TRY IT =>
Check each line of the records for "TRIANGLE"; collect those that have it.
....................
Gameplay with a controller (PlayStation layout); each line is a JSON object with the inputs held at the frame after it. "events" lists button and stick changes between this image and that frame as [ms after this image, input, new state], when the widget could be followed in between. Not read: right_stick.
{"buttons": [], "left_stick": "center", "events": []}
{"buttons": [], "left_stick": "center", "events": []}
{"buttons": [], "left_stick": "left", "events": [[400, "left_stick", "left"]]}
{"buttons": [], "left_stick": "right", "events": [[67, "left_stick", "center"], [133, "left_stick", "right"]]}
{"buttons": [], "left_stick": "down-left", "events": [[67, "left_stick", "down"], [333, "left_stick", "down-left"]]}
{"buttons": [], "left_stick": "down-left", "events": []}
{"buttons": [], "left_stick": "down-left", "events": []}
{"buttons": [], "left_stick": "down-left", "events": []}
....................
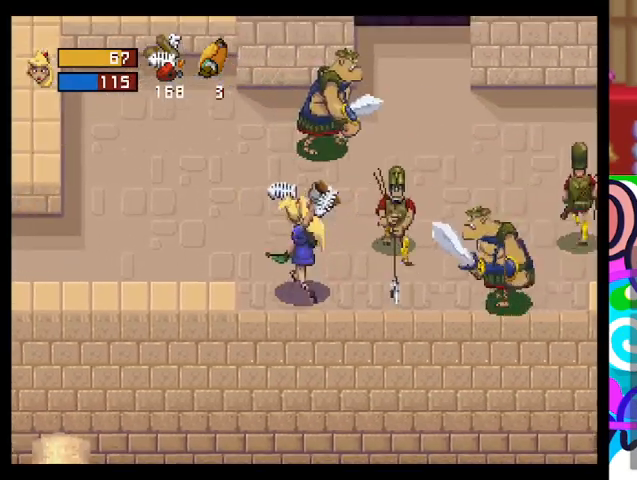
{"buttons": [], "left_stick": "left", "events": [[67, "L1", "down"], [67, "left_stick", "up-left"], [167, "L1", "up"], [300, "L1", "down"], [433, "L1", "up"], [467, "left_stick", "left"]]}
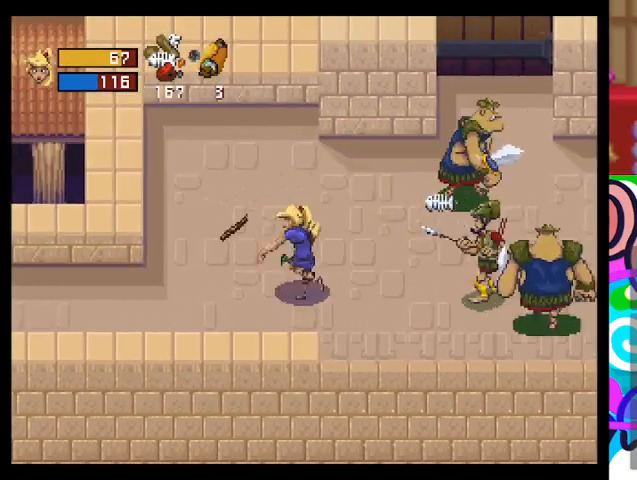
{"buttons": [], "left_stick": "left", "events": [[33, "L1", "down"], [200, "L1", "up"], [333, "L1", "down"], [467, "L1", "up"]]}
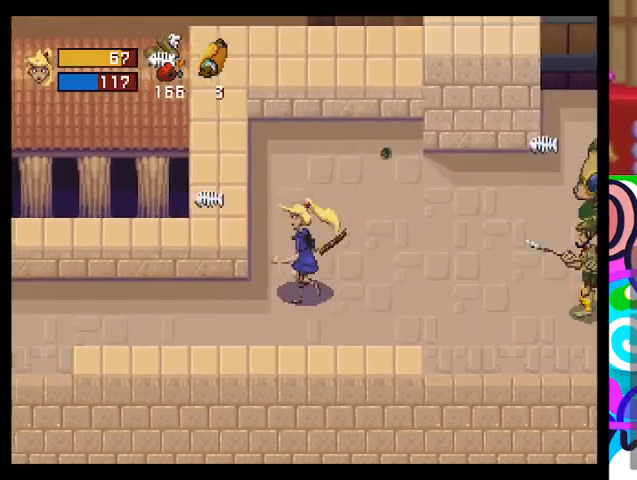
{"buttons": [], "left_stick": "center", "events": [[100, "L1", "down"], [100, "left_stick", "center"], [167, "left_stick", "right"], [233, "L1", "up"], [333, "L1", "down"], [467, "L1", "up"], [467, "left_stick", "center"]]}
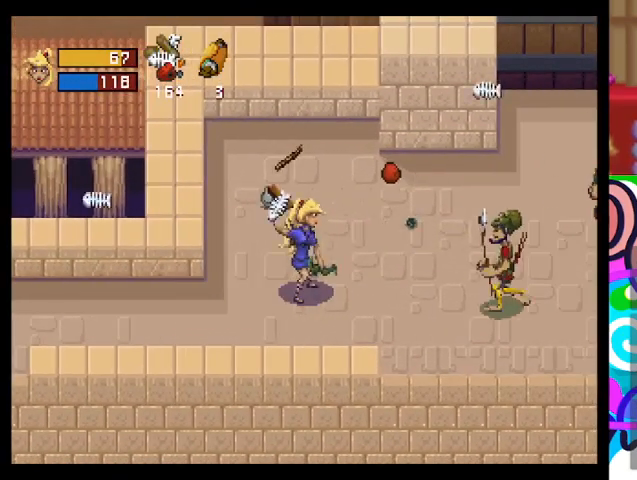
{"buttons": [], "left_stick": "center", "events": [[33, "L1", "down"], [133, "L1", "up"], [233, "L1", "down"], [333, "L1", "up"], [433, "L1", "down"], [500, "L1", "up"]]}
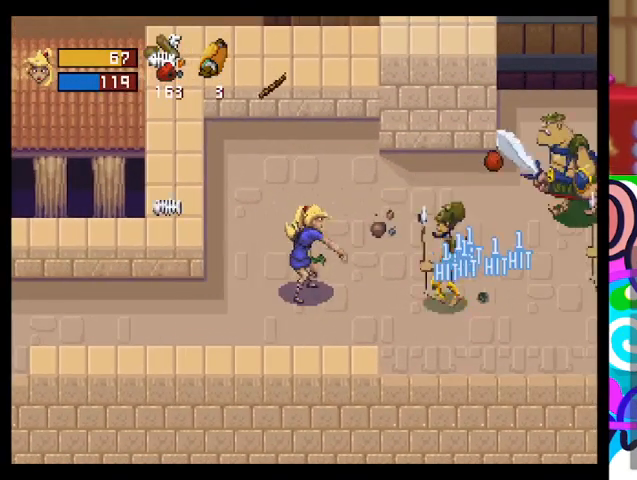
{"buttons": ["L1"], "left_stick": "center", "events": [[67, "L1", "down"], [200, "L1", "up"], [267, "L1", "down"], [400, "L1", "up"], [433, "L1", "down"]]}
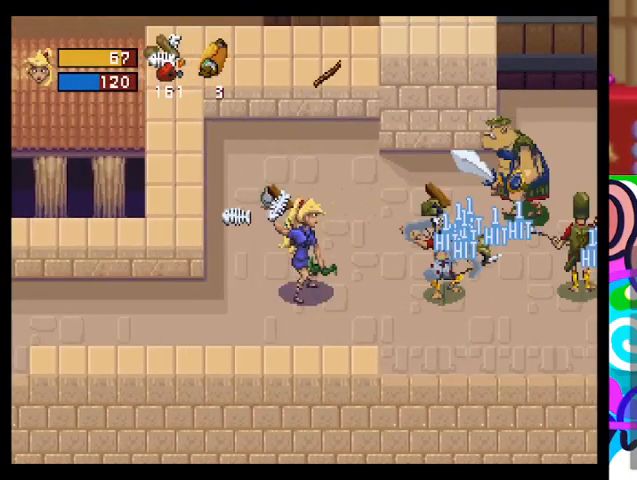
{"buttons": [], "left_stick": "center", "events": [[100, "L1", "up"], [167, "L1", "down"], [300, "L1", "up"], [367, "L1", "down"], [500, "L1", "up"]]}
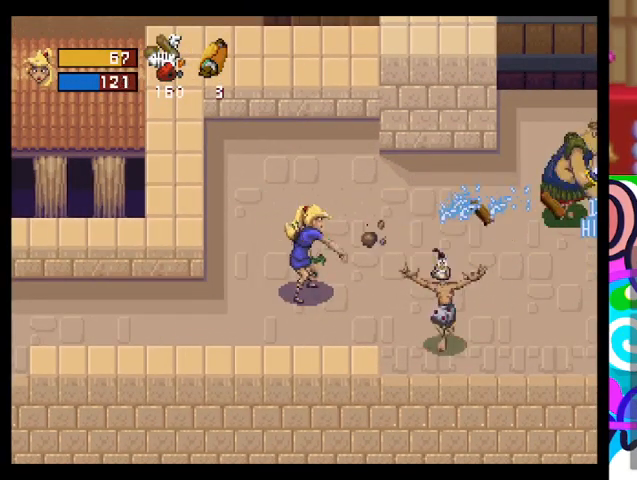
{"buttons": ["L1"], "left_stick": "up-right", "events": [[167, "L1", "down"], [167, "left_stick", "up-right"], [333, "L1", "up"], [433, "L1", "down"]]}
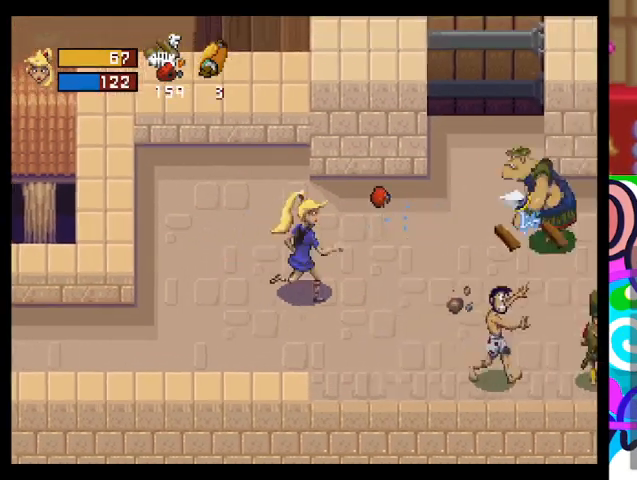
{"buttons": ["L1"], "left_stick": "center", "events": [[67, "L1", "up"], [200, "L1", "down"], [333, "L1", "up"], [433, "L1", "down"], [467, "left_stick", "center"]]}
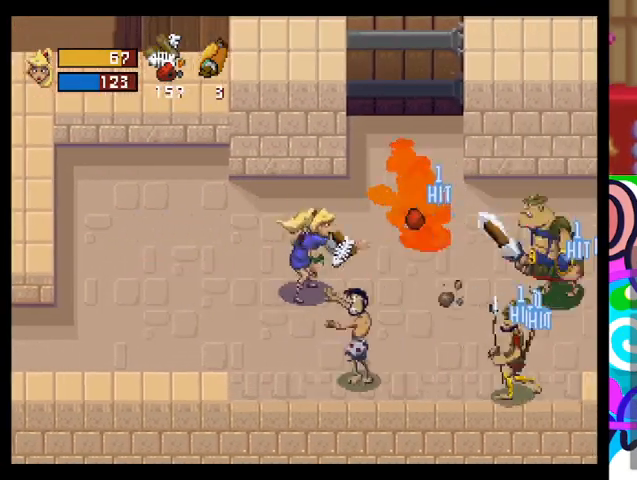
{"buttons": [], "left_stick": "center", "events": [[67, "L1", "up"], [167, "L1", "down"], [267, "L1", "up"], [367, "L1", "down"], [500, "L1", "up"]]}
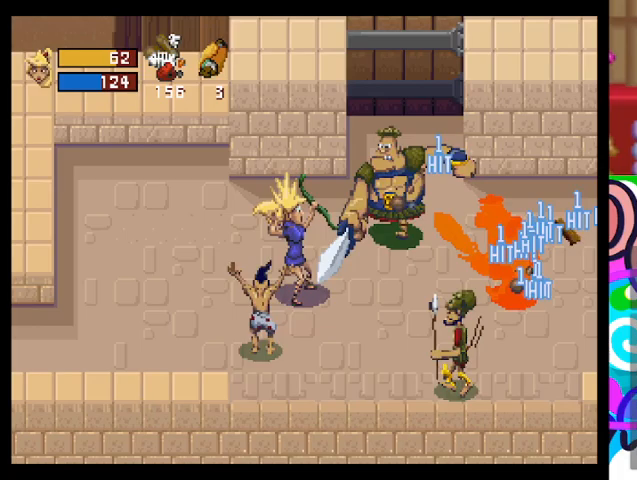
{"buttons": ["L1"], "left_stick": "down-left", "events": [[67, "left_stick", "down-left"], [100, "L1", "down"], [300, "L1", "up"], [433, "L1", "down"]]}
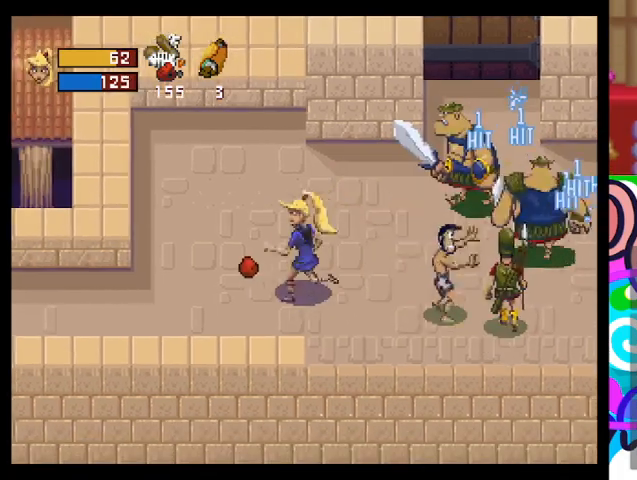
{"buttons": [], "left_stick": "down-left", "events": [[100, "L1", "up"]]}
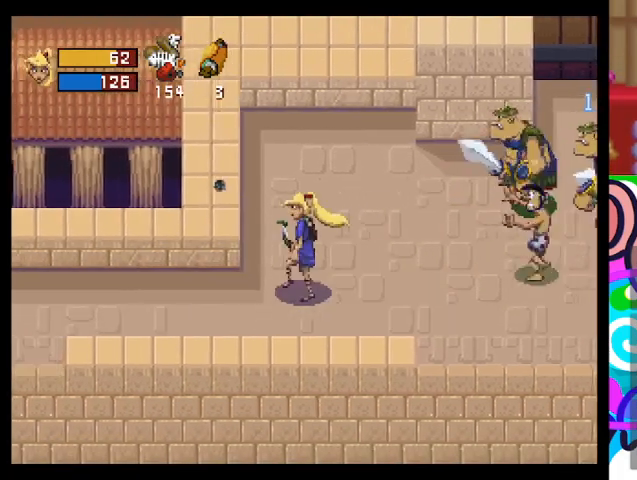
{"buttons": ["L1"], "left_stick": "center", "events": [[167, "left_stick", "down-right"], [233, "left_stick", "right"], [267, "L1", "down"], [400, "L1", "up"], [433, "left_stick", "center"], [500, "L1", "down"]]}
....................
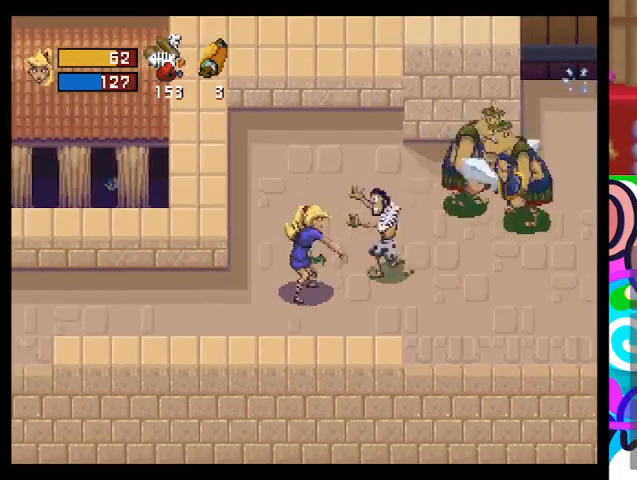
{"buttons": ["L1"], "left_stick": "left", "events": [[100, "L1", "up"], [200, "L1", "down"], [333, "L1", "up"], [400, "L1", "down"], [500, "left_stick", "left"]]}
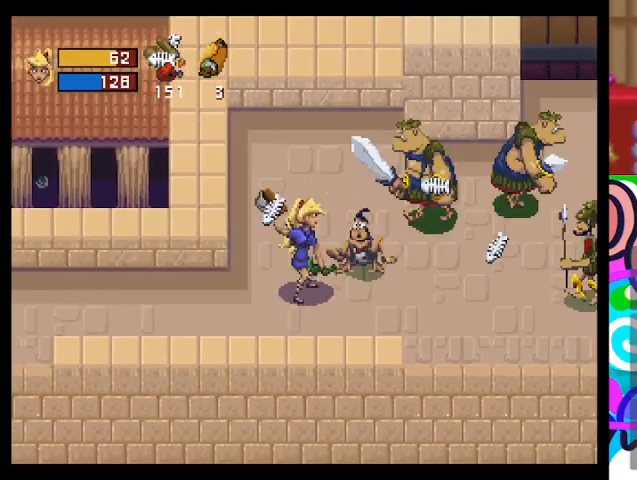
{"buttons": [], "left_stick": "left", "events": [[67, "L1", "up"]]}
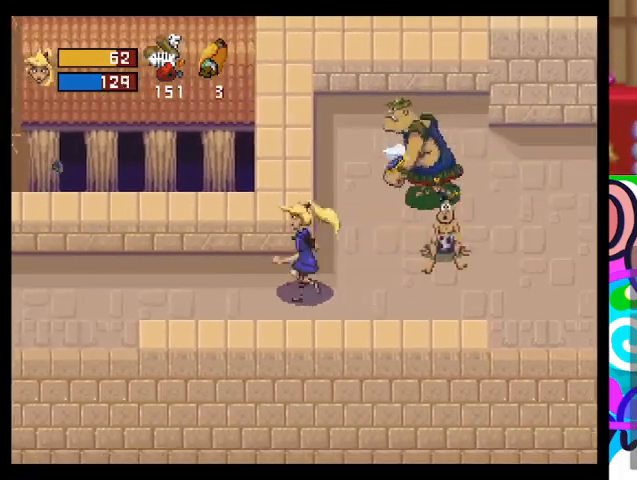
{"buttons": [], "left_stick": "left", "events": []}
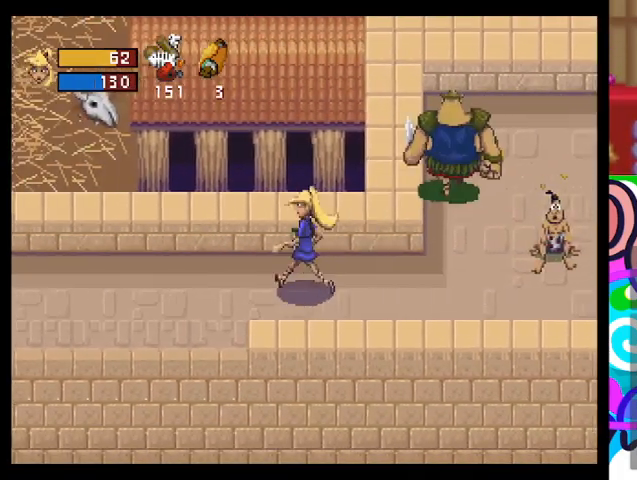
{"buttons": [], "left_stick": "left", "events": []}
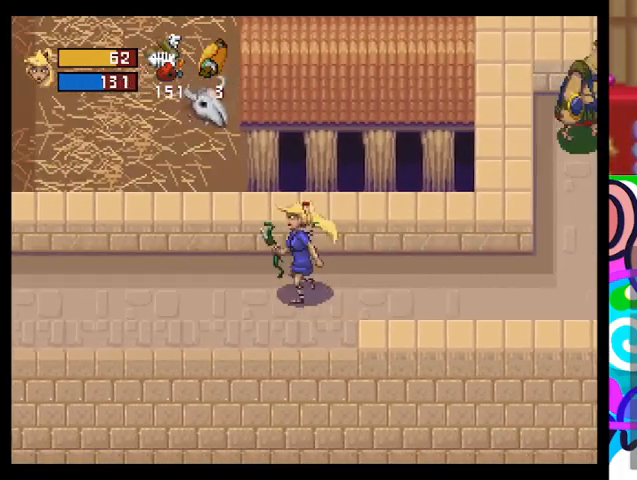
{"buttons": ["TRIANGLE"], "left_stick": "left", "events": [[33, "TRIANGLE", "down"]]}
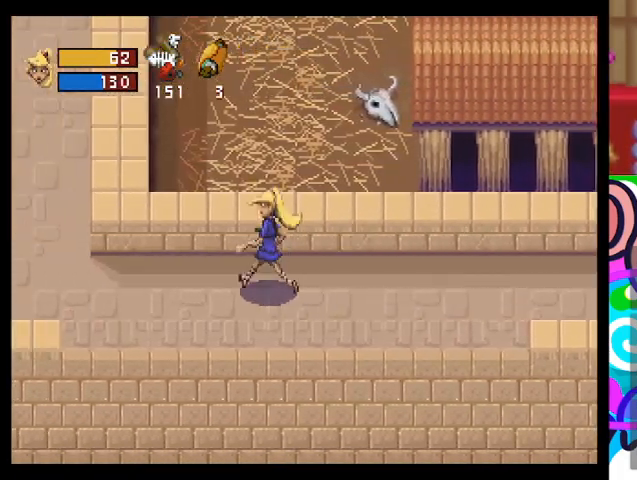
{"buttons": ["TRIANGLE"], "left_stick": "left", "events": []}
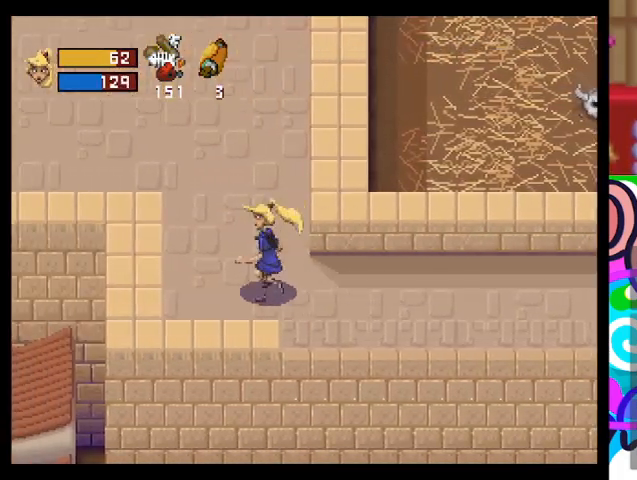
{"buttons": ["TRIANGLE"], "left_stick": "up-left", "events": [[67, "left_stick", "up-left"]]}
....................
ANSWER TO THIS TASK =>
{"buttons": ["TRIANGLE"], "left_stick": "left", "events": [[33, "TRIANGLE", "down"]]}
{"buttons": ["TRIANGLE"], "left_stick": "left", "events": []}
{"buttons": ["TRIANGLE"], "left_stick": "up-left", "events": [[67, "left_stick", "up-left"]]}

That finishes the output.